In this study, therefore, when tunneling adjacent to the piled raft was performed, a laboratory model test and numerical analysis were conducted to analyze settlement by separating raft and pile. In the laboratory model test, the settlement of the raft in the piled raft was measured, and in numerical analysis the settlement of raft and pile was measured. In addition, machine learning was utilized using settlement data derived from numerical analysis for the settlement prediction model. Through this model, the laboratory model test result was predicted and compared to verify the accuracy of the prediction model; on this basis, pile settlement for a piled-raft prediction model was derived. A model for predicting the rate of change of settlement according to the pile length was also developed.

2. Literature Review

2.1. Piled Raft

The load sharing ratio of the piled raft, unlike the existing pile foundation, which does not consider the bearing capacity of the raft, is a concept that separately considers the bearing capacity of the pile and the raft, as illustrated in Equation (1):

$${\alpha }_P=\frac{Q_P}{Q_{PR}}=\frac{Q_P}{Q_P+Q_R}=1-\frac{Q_R}{Q_P},$$

(1)

where $Q_P$ is pile bearing capacity, $Q_R$ is raft bearing capacity, and $Q_{PR}$ is piled raft bearing capacity.

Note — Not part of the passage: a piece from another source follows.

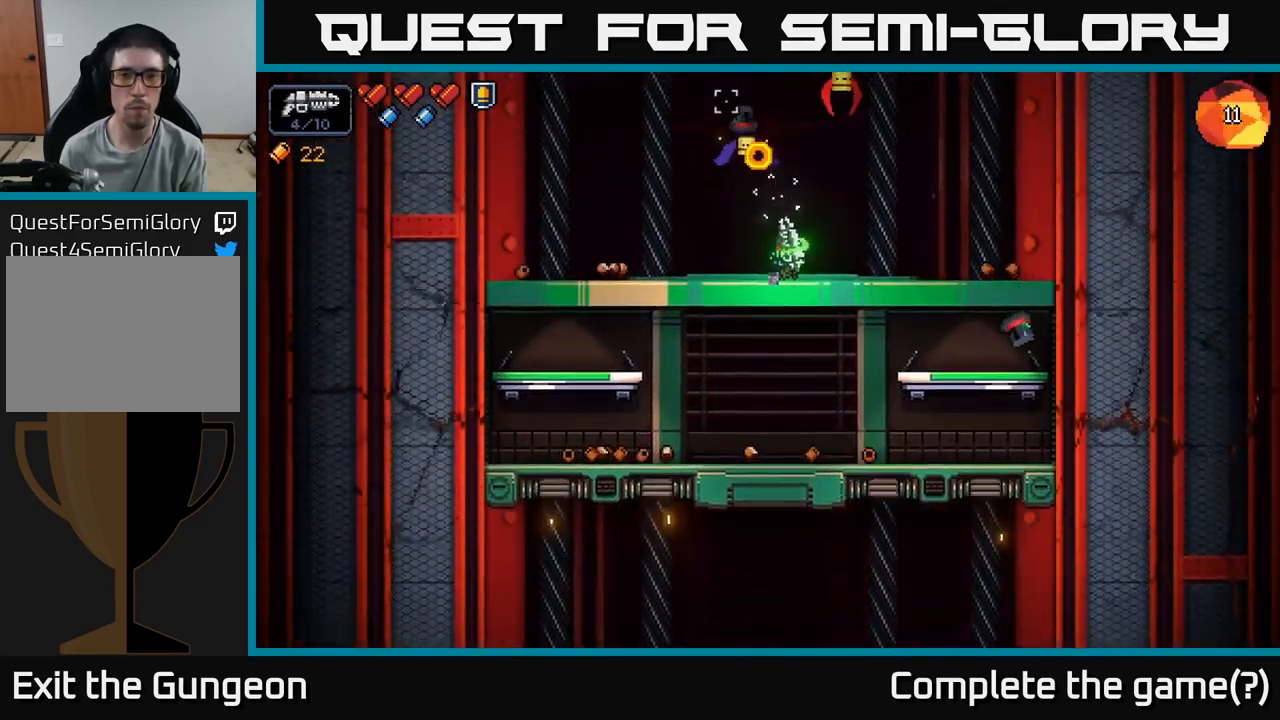
{"buttons": [], "left_stick": "center", "right_stick": "up", "events": [[200, "R2", "down"], [300, "R2", "up"]]}
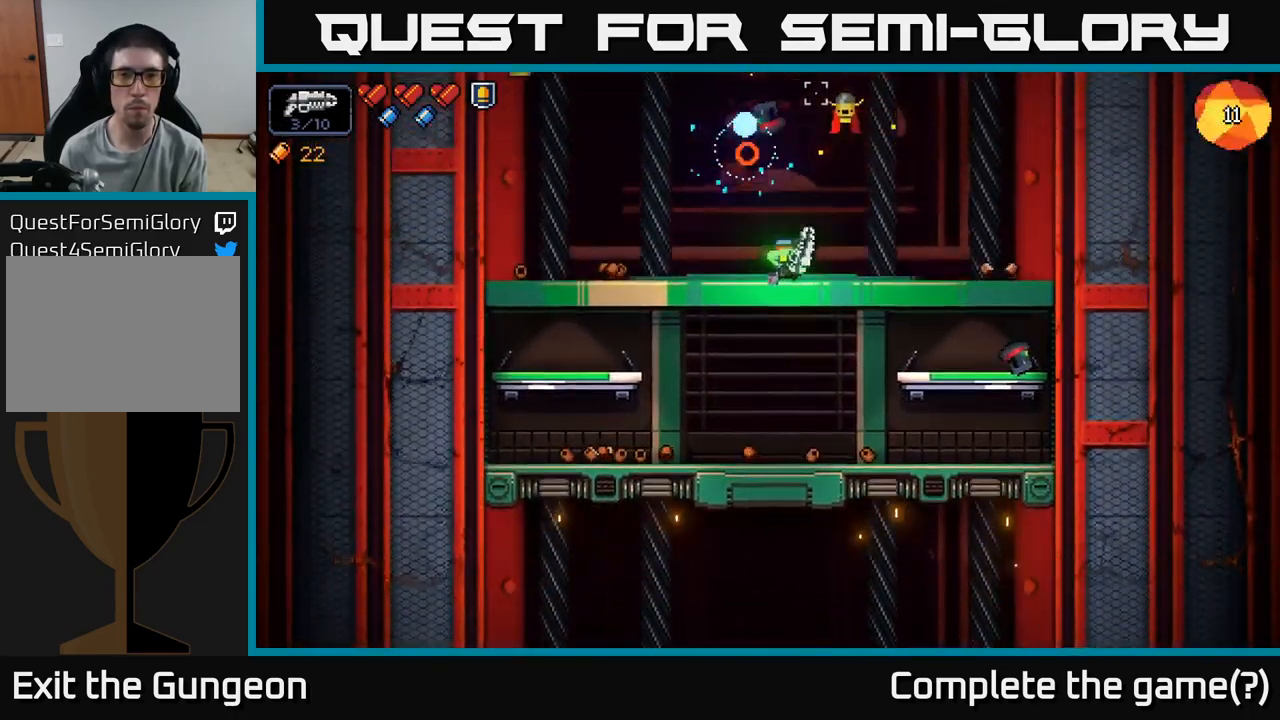
{"buttons": ["R2"], "left_stick": "center", "right_stick": "up", "events": [[67, "R2", "down"], [284, "R2", "up"], [384, "R2", "down"]]}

The authors of [15] derived the normalized load-sharing ratio through centrifuge testing and finite-element analysis, and proposed interaction factor $\beta$. The load-sharing ratio can be obtained as shown in Equation (2), where ${\eta }_r=Q_r/Q_{ur},{\eta }_p=Q_p/Q_{gp}$ represent the load-bearing coefficients of the raft and pile, respectively.

$${\alpha }_P=\frac{1}{\left(\beta \times \xi \right)\left[\frac{a_P\times {\lambda }_B+b_P\times \left(s/B_r\right)}{a_r+b_r\times \left(s/B_r\right)}\right]+1}$$

(2)

Here, $s/B_r$ is foundation-relative settlement, and settlement is normalized to raft width (B_r); $a_r$, $b_r$, $a_p$, and $b_p$ are normalized model parameters, and 0.02, 0.8, 0.01, and 0.9 can be applied, respectively. $\xi$ is the same as in Equation (3), where $Q_{ur,u}$ is the unpiled raft, and $Q_{gp,u}$ is the ultimate load of the grouped pile.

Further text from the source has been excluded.